Anyways. I figure like any reasonable large population of people, and over a million is large enough for that, you've got the same sort of mix I described with the grocery carts. You've got some who do bad things, you've got others that wouldn't cross that line but are mostly just minding their own business, and still others who are doing really great things. (My hair dresser gets some rather wealthy clients, and she says they're some of the nicest people... and I can believe that.)

The problem is that, collectively, what proportion is there of each?

Right now it feels like the world is, to continue with this grocery cart analogy, just full of carts left all over the place.

Yes, I know there are some amazing philanthropists out there, and they're doing fantastic things.

But we still have people dying because they can't afford insulin. We still have people working two or three low-paying jobs while the rich keep getting richer, and there is story after story of people who have more money than sense doing stupid things that keep making the world a worse place.

It's not just the Epsteins and Maxwells, either.

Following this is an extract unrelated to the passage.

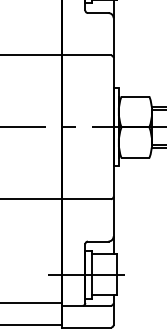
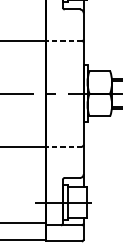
line: (86, 55) -> (63, 40), solid -> dashed
line: (86, 199) -> (63, 146), solid -> dashed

I'm having the darndest time finding the quote, but I believe I heard a major figure in media tell his people that the only black person he wanted shown in the news was one in cuffs. (Maybe that's an exaggeration? I can't seem to find a source, though there are plenty of sources for media bias in general, like the classic one where white survivors of a catastrophe are 'finding' things whereas black ones are looting. Little things like that which shape perceptions with an unfair double standard. Also consider how the Stanford rapist was shown with a rather nice school pic, whereas the pics using for black men tended to be arrest photos or other negative pics. I'm sad to say that I generally didn't notice that sort of thing until it was pointed out to me, but it's definitely there. Also sad to say that in this hyper-politicized times people would rather claim Snopes isn't reliable than address this sort of thing.)

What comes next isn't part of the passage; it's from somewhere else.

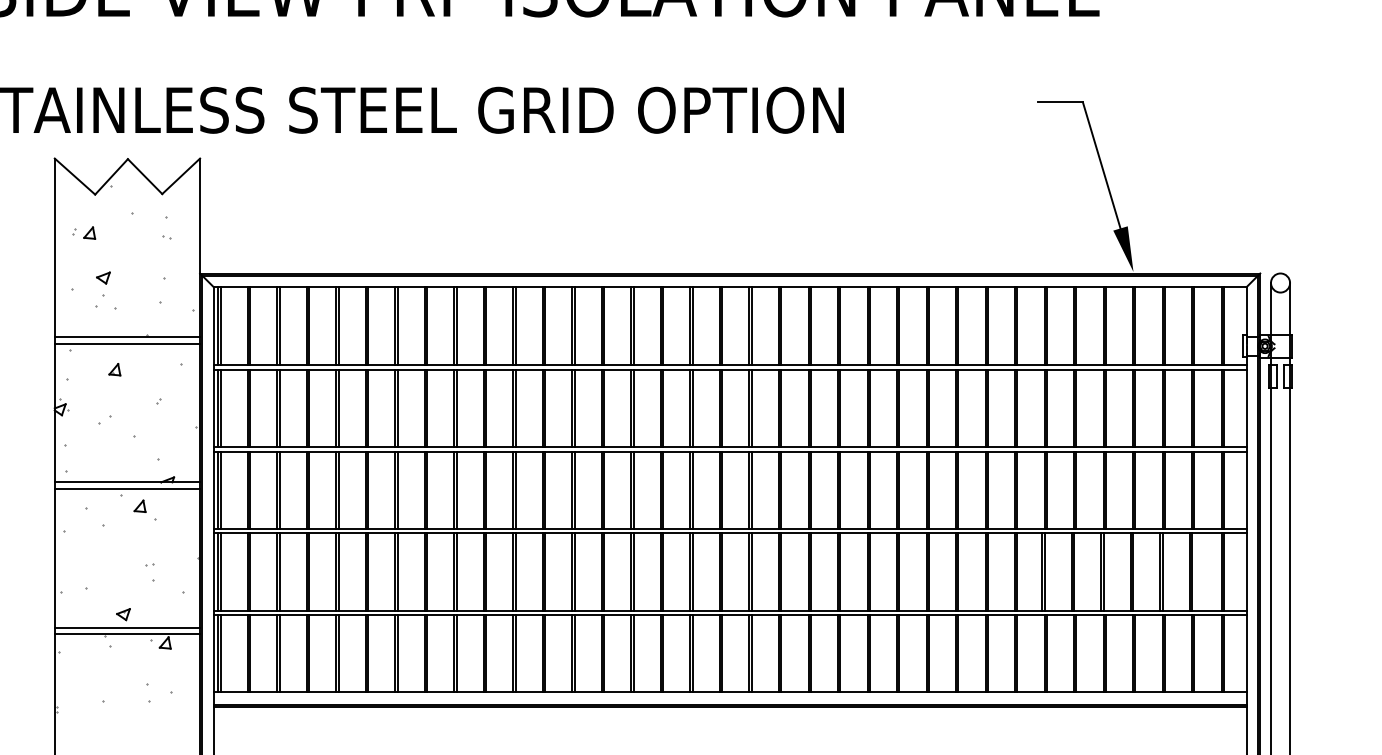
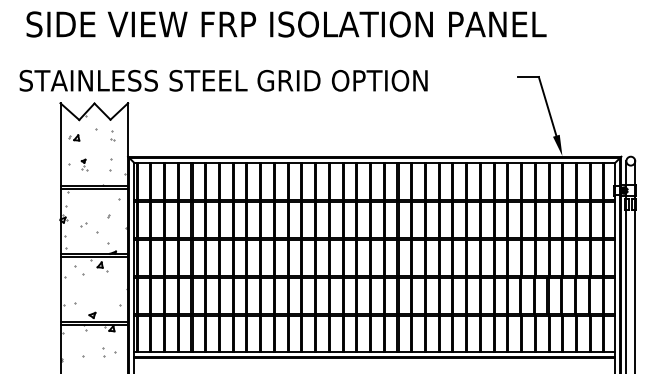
part: (106, 290) -> (84, 164), size x0.6
part: (112, 369) -> (87, 201), removed
part: (149, 571) -> (104, 295), removed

I do wonder how the people in positions of power and influence on these matters can honestly like what they see in the mirror, but whatevs.

Seems too many of those in the .05% are either so busy with their own lives that they aren't doing anything about it, or are just willing to look the other way.

Still, they'd have to be living in a rather serious bubble not to realize how much anger and resentment there is at them, for exactly that sort of reason. Like, you're in a position to do things we can only dream of, and yet you'd rather ignore the Epstein's among you, look the other way, and when you hear stories about people dying because they can't afford insulin just shrug and say 'not my problem'.

It's almost the same problem for other things - like trash and whatnot. So long as you can send it elsewhere (like a third world country), and don't have to deal with massive piles of waste in your own backyard, it's all out of sight and out of mind... and not your problem.

Push the consequences on those less fortunate, and go about your lives thinking you're somehow better than everyone else.

Bah. I sort of want to hear some stories of the good ones, just to restore my faith in humanity, and think that we're not entirely doomed.